1770-02-06, de Voltaire [François Marie Arouet] à Michel Paul Guy de Chabanon.

Mon cher ami, nous vous sommes trop attachés made Denis et moi, pour souffrir que vous épuisiez vôtre génie à faire Alceste après Quinaut.
Vous êtes obligé d'en retrancher tout le pittoresque et tout le merveilleux afin d'éviter la ressemblance. Vous vous mettez vous même à la gêne; vous vous privez du patétique, et vous affaiblissez l'intérêt. Le comique qui était encor à la mode dans nos premiers opera est réprouvé aujourd'hui. Vous ne tombez pas dans ce défaut, et c'est probablement ce qui vous a séduit. Mais à ce comique il faut substituer la tendresse, un nœud qui attache, du brillant, du théâtral, et quand même vous jetteriez ces beautés avec profusion dans les premiers actes jamais on ne vous pardonnera d'avoir suprimé les enfers et le retour d'Alceste.

Tout le monde sait par cœur ces beaux vers d'Alcide à Pluton,

Si c'est te faire outrage
D'entrer par force dans ta cour,
Pardonne à mon courage,
Et fais grâce à l'amour.

J'ai toujours été étonné que Quinaut n'ait pas osé imiter Euripide, et fait présenter Alceste voilée à son mari. Ce serait cette hardiesse d'Euripide qu'il faudrait imiter. Nous présumons qu'elle aurait un grand succez si on avait à l'opera des acteurs comme on y a des chanteurs.

Voilà ce que nous avons pensé made Denis et moi.

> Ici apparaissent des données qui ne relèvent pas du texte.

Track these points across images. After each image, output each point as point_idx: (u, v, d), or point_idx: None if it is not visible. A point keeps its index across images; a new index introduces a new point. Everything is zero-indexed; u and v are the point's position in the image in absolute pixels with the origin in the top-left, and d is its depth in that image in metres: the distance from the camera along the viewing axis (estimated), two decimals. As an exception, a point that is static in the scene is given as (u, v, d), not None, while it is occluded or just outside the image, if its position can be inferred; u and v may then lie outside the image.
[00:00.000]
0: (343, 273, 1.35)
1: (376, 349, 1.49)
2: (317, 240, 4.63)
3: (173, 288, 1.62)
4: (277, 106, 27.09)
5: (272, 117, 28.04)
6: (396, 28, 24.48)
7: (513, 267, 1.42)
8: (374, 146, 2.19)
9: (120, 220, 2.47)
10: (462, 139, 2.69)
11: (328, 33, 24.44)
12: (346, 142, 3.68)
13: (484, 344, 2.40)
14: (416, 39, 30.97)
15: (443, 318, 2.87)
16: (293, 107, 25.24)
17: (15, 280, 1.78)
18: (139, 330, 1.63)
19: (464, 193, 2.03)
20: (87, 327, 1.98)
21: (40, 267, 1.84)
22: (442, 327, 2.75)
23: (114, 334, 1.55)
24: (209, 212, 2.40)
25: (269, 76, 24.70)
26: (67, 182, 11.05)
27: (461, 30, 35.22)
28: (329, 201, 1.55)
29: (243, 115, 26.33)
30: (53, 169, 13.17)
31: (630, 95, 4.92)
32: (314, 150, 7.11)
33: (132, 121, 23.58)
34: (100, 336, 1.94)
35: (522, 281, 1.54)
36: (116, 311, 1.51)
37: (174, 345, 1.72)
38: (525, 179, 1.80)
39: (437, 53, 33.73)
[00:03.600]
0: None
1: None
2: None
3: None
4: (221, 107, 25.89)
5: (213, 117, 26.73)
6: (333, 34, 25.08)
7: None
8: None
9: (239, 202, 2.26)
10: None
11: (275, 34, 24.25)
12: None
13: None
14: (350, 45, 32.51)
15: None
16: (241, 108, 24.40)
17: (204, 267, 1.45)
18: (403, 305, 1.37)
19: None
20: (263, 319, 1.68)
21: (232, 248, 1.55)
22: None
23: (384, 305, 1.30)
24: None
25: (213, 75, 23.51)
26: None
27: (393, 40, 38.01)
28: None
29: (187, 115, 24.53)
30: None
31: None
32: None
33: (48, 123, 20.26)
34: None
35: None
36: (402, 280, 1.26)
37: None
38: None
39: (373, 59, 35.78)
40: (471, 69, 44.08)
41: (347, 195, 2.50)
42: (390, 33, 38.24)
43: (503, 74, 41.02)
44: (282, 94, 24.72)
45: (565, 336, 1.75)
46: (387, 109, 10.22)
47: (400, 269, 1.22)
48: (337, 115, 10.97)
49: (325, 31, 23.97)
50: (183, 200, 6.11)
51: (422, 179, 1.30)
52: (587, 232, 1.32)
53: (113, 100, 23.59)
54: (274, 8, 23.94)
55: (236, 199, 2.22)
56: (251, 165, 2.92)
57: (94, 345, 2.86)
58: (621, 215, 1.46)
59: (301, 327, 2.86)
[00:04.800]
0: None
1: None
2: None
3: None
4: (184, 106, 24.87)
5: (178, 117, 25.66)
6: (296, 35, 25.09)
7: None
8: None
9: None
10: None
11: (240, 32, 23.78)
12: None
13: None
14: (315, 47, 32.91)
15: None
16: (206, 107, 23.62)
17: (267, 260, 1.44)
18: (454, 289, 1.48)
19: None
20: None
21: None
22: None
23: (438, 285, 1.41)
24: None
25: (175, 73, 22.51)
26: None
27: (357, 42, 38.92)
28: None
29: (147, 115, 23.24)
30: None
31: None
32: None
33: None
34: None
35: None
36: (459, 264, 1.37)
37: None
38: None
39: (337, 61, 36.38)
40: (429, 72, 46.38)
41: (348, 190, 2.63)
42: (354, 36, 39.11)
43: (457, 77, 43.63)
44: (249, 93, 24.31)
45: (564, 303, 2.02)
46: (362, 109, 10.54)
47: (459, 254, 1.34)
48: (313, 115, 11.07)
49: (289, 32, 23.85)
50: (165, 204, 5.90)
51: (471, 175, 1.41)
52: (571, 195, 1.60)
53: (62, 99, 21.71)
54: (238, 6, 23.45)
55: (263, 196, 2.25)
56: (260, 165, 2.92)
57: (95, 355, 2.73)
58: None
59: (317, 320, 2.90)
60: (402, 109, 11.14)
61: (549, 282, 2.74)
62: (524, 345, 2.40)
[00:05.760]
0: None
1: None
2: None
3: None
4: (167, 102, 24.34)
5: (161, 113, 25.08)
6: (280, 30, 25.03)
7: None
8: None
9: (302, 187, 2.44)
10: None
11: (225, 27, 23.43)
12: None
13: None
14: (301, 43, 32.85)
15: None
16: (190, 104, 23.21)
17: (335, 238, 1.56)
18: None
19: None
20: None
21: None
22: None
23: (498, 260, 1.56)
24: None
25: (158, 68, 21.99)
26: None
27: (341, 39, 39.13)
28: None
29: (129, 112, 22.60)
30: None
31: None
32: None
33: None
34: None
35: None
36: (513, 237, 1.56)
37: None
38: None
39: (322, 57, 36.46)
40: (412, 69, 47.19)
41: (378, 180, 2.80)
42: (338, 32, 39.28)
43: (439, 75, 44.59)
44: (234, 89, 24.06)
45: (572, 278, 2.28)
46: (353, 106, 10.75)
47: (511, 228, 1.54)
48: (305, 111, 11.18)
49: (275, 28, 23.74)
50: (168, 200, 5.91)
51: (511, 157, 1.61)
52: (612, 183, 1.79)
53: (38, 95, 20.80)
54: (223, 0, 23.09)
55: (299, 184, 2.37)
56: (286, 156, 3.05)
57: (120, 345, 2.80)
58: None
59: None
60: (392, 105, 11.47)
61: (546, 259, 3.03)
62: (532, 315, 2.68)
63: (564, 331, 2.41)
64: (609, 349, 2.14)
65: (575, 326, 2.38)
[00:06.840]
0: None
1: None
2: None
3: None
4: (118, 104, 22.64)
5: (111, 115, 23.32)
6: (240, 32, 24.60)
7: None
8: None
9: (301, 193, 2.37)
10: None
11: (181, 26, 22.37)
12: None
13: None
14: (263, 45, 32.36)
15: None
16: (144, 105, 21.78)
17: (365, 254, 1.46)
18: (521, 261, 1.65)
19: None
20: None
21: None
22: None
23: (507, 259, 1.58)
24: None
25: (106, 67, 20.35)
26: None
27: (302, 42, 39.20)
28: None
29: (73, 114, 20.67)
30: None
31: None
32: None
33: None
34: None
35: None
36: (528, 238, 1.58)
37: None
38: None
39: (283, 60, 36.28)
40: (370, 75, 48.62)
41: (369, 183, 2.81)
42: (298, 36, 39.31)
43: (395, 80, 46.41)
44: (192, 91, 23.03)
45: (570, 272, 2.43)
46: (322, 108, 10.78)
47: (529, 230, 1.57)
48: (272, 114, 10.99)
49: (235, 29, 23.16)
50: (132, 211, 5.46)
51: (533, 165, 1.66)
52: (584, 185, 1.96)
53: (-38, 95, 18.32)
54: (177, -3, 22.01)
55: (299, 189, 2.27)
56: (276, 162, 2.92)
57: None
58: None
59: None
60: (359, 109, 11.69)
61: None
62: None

Si vous voulez absolument traitter ce sujet après Quinaut vous êtes tenu étroitement de donner un ouvrage admirable dans toutes ses parties, et d'amener des fêtes charmantes prises dans le fond du sujet.

Nous ne parlerions pas si hardiment à tout autre qu'à vous. Nous vous disons ce que nous croions la vérité, parce que vous méritez qu'on vous la dise. Nous pouvons nous tromper; mais nous ne voulons pas certainement vous tromper. Reconnaissez la tendre amitié que nous avons pour vous à la liberté que nous prenons. Nous croions vous en donner une preuve en vous parlant à cœur ouvert. Pardonnez nous et aimez nous.

V.

J'ai lu une partie de la traduction des Georgiques, j'y ai vu l'extrême mérite de la difficulté surmontée. Je ne m'attendais pas à voir tant de poésie dans la gêne d'une traduction. Je crois que cet ouvrage aura une très grande réputation parmi les amateurs des anciens et des modernes. Je vous suplie, mon cher ami, de vouloir bien assurer Mr Delile de ma reconnaissance et de ma très sincère estime.